V100 GPUs hang randomly

Hi all,

We have three servers with 4 V100s per server on our HPC cluster. They’ve been running more or less without any problems for the last 6 months. A month ago GPU jobs started hanging, usually on one GPU in a node and eventually all GPUs on a node become unresponsive. By now, the issue has affected all three of our nodes with V100s.

We mainly run Gromacs, Amber and TensorFlow jobs.
Gromacs output shows:

WARNING: An error occurred while sanity checking device #0; cudaErrorDevicesUnavailable: all CUDA-capable devices are busy or unavailable

, even though there are available GPUs with no processes running on them.
TensorFlow gives cudaErrorUnknown, Amber just hangs.

nvidia-smi output seems normal. System logs show different errors, sometimes there are none.

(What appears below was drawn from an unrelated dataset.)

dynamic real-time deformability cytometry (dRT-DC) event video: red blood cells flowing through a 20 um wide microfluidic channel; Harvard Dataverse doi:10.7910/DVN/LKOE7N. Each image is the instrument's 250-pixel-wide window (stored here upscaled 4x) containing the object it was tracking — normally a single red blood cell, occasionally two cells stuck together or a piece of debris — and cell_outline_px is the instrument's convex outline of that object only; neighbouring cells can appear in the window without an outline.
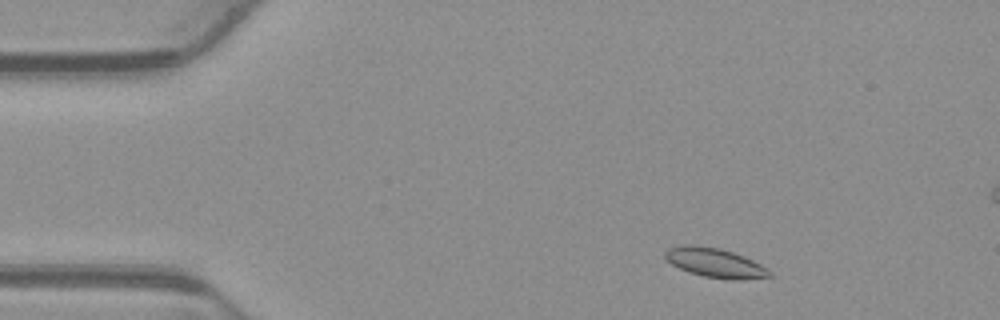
{"species": "common noctule bat (a hibernating species)", "species_latin": "Nyctalus noctula", "temperature_condition": "warm", "stored_images_in_passage": 50, "camera_frame_rate_fps": 3000, "um_per_image_px": 0.085, "animal": {"sex": "male", "body_mass_g": 23.1, "forearm_length_mm": 52.7}, "frame": {"image": 1, "passage_image": 4, "time_ms": 1.0, "image_size_px": [1000, 320], "cell_outline_px": [[772, 276], [740, 280], [732, 280], [704, 276], [688, 272], [672, 264], [664, 256], [664, 252], [668, 248], [680, 244], [692, 244], [720, 248], [744, 256], [768, 268], [772, 272]], "centroid_in_image_um": [60.77, 22.33], "position_along_channel_um": 24.2, "area_um2": 17.98}}
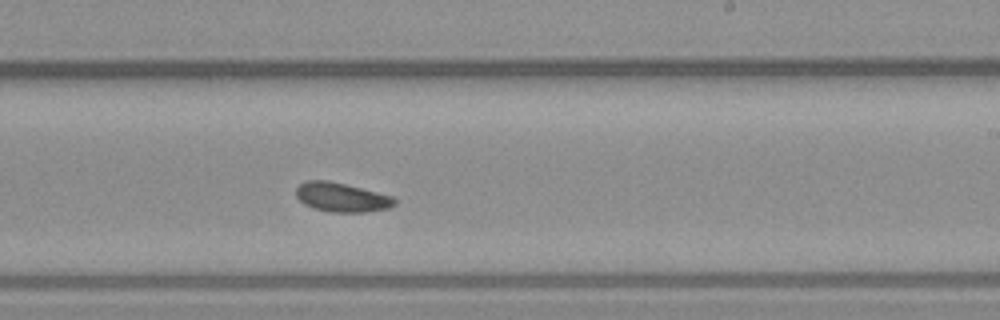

kernel: NVRM: Xid (PCI:0000:1a:00): 31, Ch 0000000b, engmask 00080100, intr 00000000
kernel: INFO: task pmemd.cuda:426317 blocked for more than 120 seconds.
kernel: "echo 0 > /proc/sys/kernel/hung_task_timeout_secs" disables this message.
kernel: pmemd.cuda      D ffff939d380c2080     0 426317 426315 0x00000080
kernel: Call Trace:
kernel: [<ffffffff97969d39>] schedule_preempt_disabled+0x29/0x70
kernel: [<ffffffff97967cb7>] __mutex_lock_slowpath+0xc7/0x1d0
kernel: [<ffffffff9796709f>] mutex_lock+0x1f/0x2f
kernel: [<ffffffffc542ded9>] uvm_gpu_release+0x19/0x30 [nvidia_uvm]
kernel: [<ffffffffc546a8eb>] uvm_ext_gpu_map_free+0x1b/0x20 [nvidia_uvm]
kernel: [<ffffffffc5432951>] uvm_deferred_free_object_list+0x61/0x110 [nvidia_uvm]
kernel: [<ffffffffc546b231>] uvm_api_unmap_external_allocation+0x141/0x160 [nvidia_uvm]
kernel: [<ffffffffc5425e9a>] uvm_unlocked_ioctl+0xdfa/0x11b0 [nvidia_uvm]
kernel: [<ffffffff973e933e>] ? do_numa_page+0x1be/0x250
kernel: [<ffffffff973e96e6>] ? handle_pte_fault+0x316/0xd10
kernel: [<ffffffff9743e7aa>] ? __check_object_size+0x1ca/0x250
kernel: [<ffffffff973ec1fd>] ? handle_mm_fault+0x39d/0x9b0
kernel: [<ffffffff97456950>] do_vfs_ioctl+0x3a0/0x5a0
kernel: [<ffffffff97970628>] ? __do_page_fault+0x228/0x4f0
kernel: [<ffffffff97456bf1>] SyS_ioctl+0xa1/0xc0
kernel: [<ffffffff97975ddb>] system_call_fastpath+0x22/0x27

Reboot solves the problem only for a few days. We updated Nvidia drivers and kernel, but the problem continues.
System:
CentOS 7.6
kernel 3.10.0-957.12.2.el7.x86_64
Driver Version: 418.67

I’m attaching nvidia-bug-report to this post.
nvidia-bug-report.log.gz (2.37 MB)

The 418.67 driver hasn’t been available for 6 months, so somewhere along the way you must have updated drivers. I don’t have any reason to say that there is a problem with 418.67, but you may wish to try different (older, or newer - there isn’t a newer Tesla driver ATM) drivers to see if the issue is affected.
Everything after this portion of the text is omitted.